或いは養成所の関係により、アメリカのテレビドラマの準出演を演じたり、
斡旋して下さるアルバイトで生活費を賄〈まかな〉ったりしていた。
そして、講師の知人の新劇のある長老から、小説を書いた方がよいとアドバイスを頂き、
確固たる根拠もなく、独創性はあると思いながら小説の習作したりして、
純文学の新人賞に応募したが、最終候補6編の選考の直前で3回ばかり落選した。
こうした時、お彼岸の懇親の時、親戚の小父さんから、
『今は若いからよいとしても・・30過ぎから・・家族を養えるの・・』
と素朴に叱咤され、私は30歳頃に結婚をして果たして妻子を養っていける自信もなく、
あえなく敗退した。
この後、やむなく大手の企業に中途入社する為に、コンピュータの専門学校に一年通った後、
何とかこの当時は大手の音響・映像のメーカーに中途入社できたのは、1970〈昭和45〉年の春であった。

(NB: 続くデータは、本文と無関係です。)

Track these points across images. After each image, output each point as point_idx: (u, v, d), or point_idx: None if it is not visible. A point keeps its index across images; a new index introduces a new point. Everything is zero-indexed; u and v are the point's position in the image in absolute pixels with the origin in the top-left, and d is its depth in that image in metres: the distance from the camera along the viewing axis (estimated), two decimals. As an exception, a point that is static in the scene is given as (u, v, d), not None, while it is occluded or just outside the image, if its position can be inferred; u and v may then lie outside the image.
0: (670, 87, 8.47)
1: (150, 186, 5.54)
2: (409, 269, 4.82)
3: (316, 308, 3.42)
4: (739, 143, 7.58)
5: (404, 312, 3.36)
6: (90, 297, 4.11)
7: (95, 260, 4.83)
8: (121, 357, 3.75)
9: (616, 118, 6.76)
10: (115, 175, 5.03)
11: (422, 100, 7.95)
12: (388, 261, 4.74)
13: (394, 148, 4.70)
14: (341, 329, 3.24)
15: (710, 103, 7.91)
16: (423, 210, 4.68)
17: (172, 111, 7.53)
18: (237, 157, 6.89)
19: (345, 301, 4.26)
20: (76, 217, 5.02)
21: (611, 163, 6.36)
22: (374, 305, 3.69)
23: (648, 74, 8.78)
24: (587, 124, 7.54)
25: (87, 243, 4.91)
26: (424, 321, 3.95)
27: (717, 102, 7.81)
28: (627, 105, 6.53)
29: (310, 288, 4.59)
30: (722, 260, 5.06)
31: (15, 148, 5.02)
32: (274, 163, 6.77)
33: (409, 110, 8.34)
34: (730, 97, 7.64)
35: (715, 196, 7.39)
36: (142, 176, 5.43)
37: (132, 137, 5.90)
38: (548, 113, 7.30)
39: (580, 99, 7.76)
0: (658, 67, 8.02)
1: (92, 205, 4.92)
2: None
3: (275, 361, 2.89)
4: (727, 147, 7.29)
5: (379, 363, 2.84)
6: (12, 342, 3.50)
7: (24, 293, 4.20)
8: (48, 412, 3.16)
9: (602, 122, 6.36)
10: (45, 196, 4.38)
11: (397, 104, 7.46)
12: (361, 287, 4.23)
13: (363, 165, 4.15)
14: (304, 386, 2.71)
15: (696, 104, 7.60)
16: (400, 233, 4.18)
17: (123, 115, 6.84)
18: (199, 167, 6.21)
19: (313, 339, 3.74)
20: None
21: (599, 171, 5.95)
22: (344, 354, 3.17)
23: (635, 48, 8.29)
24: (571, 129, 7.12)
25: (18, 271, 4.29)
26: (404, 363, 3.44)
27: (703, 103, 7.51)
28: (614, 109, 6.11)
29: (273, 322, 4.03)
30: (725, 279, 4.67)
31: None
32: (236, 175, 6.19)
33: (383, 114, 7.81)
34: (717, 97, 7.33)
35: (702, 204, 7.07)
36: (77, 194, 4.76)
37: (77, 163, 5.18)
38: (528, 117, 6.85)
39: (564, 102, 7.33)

その後、この会社の音楽事業本部の大手レーベルが、外資の要請でレコード専門会社として独立し、
私はこのレコード専門会社に転籍させられた。
そして、このレコード専門会社の情報畑、管理畑など35年近く奮戦して、
2004〈平成16〉年の秋に、定年退職となった。
私は幼年期にたくさんの本のあるサラリーマンの家に生まれ、
学生時代は素直に文学部の国文学を専攻した後、最終として大学教授の国文学関係になった人に、
嫉妬と羨望を感じたりすることもある。
或いは私が読書を5年早く、中学生の初めの頃に目覚めていれば、
文学部の国文学を専攻した、と文学青年の真似事の習作の時、自責をしたりした。